Development of remote offshore fields has unique technical challenges because quite often, such fields have only a few subsea wells tied to adjacent fields. This scenario is especially the case in small and/or marginal offshore fields where the profitability is very dependent on capital and operational expenditures. Therefore, quite often a group of marginal offshore fields located nearby are developed together with several gathering points and pipeline systems joining different subsea wells. Flow metering is usually performed at gathering points on the seabed using multiphase flowmeters rather than at individual wellheads. While this method can be very efficient from an economical point of view, it may, on the other hand, compromise the data acquisition process, resulting in an insufficient understanding of individual well performance. The situation may get even more complicated when wells from different fields are tied together. Because well interventions for individual well performance evaluations are generally expensive and not always possible, it is necessary to have a reliable and cost-effective permanent downhole monitoring system that provides continuous real-time data necessary for updating and improving the field development strategy.

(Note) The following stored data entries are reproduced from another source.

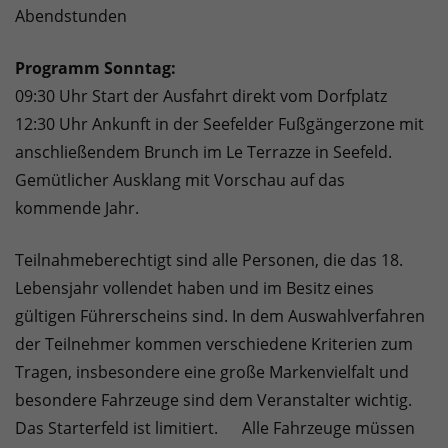
Abendstunden
Programm Sonntag:
09:30 Uhr Start der Ausfahrt direkt vom Dorfplatz
12:30 Uhr Ankunft in der Seefelder Fußgängerzone mit
anschließendem Brunch im Le Terrazze in Seefeld.
Gemütlicher Ausklang mit Vorschau auf das
kommende Jahr.
Teilnahmeberechtigt sind alle Personen, die das 18.
Lebensjahr vollendet haben und im Besitz eines
gültigen Führerscheins sind. In dem Auswahlverfahren
der Teilnehmer kommen verschiedene Kriterien zum
Tragen, insbesondere eine große Markenvielfalt und
besondere Fahrzeuge sind dem Veranstalter wichtig.
Das Starterfeld ist limitiert. Alle Fahrzeuge müssen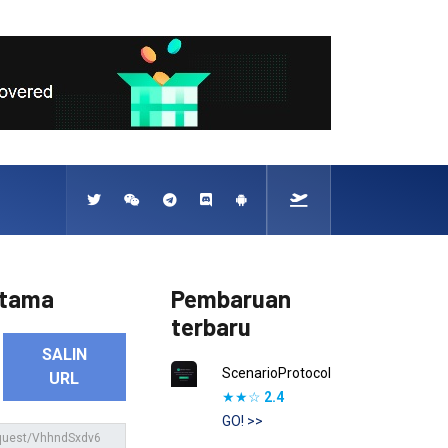
rtama
Pembaruan
terbaru
SALIN
ScenarioProtocol
URL
★★☆
2.4
GO! >>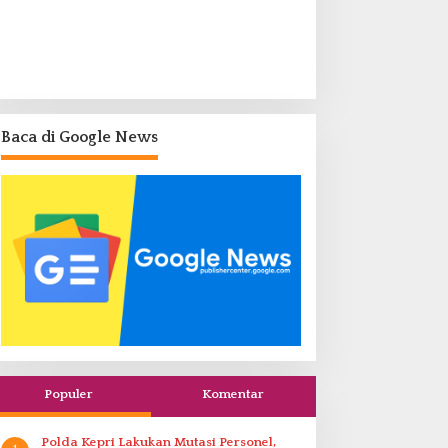
Baca di Google News
Populer
Komentar
Polda Kepri Lakukan Mutasi Personel,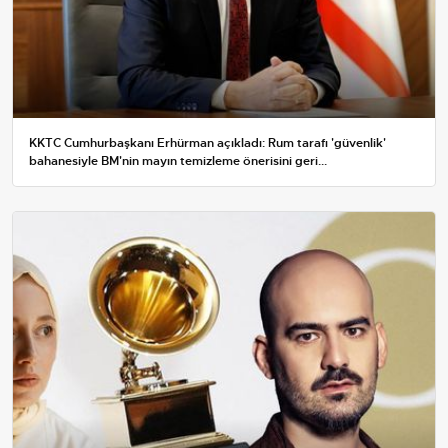
KKTC Cumhurbaşkanı Erhürman açıkladı: Rum tarafı 'güvenlik'
bahanesiyle BM'nin mayın temizleme önerisini geri...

This paper presents a case study of a subsea oil producing well in the North Sea where one such system—a venturi downhole flowmeter—was installed to obtain continuous pressure and temperature measurements for downhole fluid density and flow rate calculations. This type of flowmeter is useful only in liquid environments because the underlying Bernoulli principle is applicable only for single-phase flow and tenable in low-slip liquid/liquid flow regimes, such as in the concurrent flow of oil and water at high velocities. Surface flow rate validation is always a good complement but not compulsory. The goal of this cost-effective monitoring method was to facilitate production (oil and water) allocation so as to simultaneously improve well performance and reservoir modeling.
The continuous pressure and temperature data obtained from this downhole flowmeter were translated into valuable information during well flowing and shut-in periods. The application of specific workflows transformed the downhole data into fluid flow rates, which allowed to accurately evaluate performance of the well. Successful calculation validations were performed using a multiphase meter data due to the inability to test the well. The results allowed the operator to properly allocate flow, assess reservoir performance, and identify improvement opportunities in the field-development plan.
This case study demonstrates that with the installation of reliable, cost-effective downhole flowmeters and the appropriate interpretation of downhole real-time data, well performance evaluation and reservoir management strategy can be improved simultaneously in subsea environments where the risks are high and expenditures are tight.